# Source information
═══
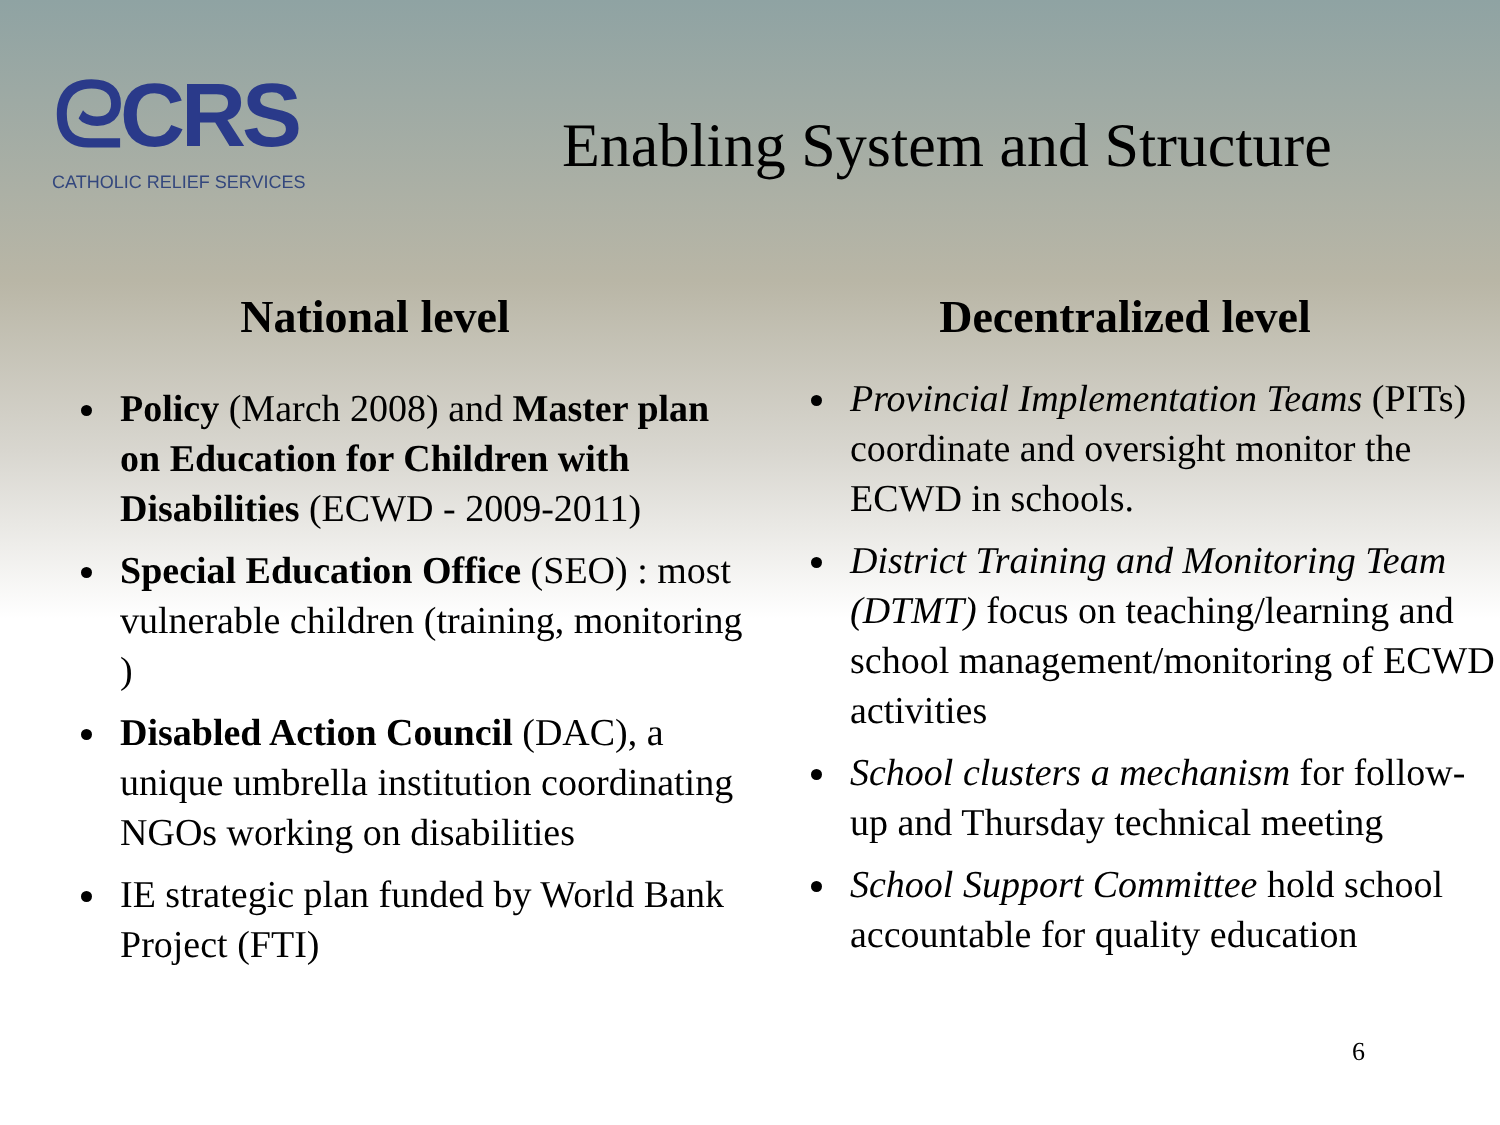ᘓCRS
CATHOLIC RELIEF SERVICES
Enabling System and Structure
National level
Policy (March 2008) and Master plan on Education for Children with Disabilities (ECWD - 2009-2011)
Special Education Office (SEO) : most vulnerable children (training, monitoring )
Disabled Action Council (DAC), a unique umbrella institution coordinating NGOs working on disabilities
IE strategic plan funded by World Bank Project (FTI)
Decentralized level
Provincial Implementation Teams (PITs) coordinate and oversight monitor the ECWD in schools.
District Training and Monitoring Team (DTMT) focus on teaching/learning and school management/monitoring of ECWD activities
School clusters a mechanism for follow-up and Thursday technical meeting
School Support Committee hold school accountable for quality education
6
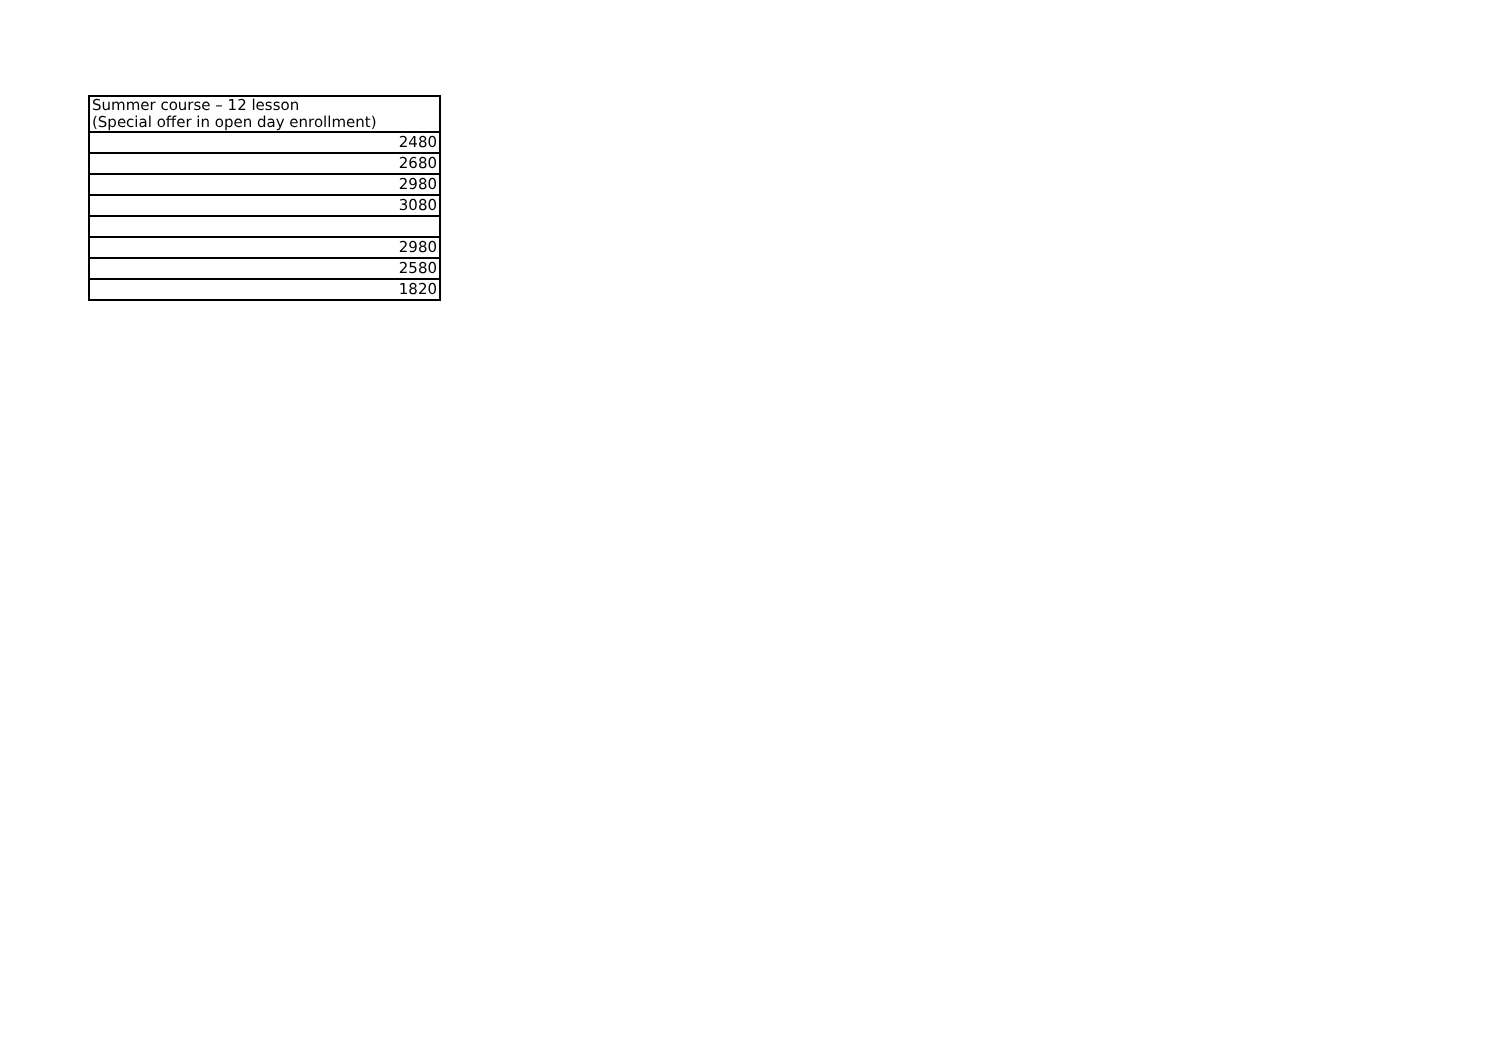| Summer course – 12 lesson (Special offer in open day enrollment) |
| --- |
| 2480 |
| 2680 |
| 2980 |
| 3080 |
| 2980 |
| 2580 |
| 1820 |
═══
# Description of the task
Scan the material above. Copy each line that holds the word "ECWD".

# Solution for this task
Policy (March 2008) and Master plan on Education for Children with Disabilities (ECWD - 2009-2011)
Provincial Implementation Teams (PITs) coordinate and oversight monitor the ECWD in schools.
District Training and Monitoring Team (DTMT) focus on teaching/learning and school management/monitoring of ECWD activities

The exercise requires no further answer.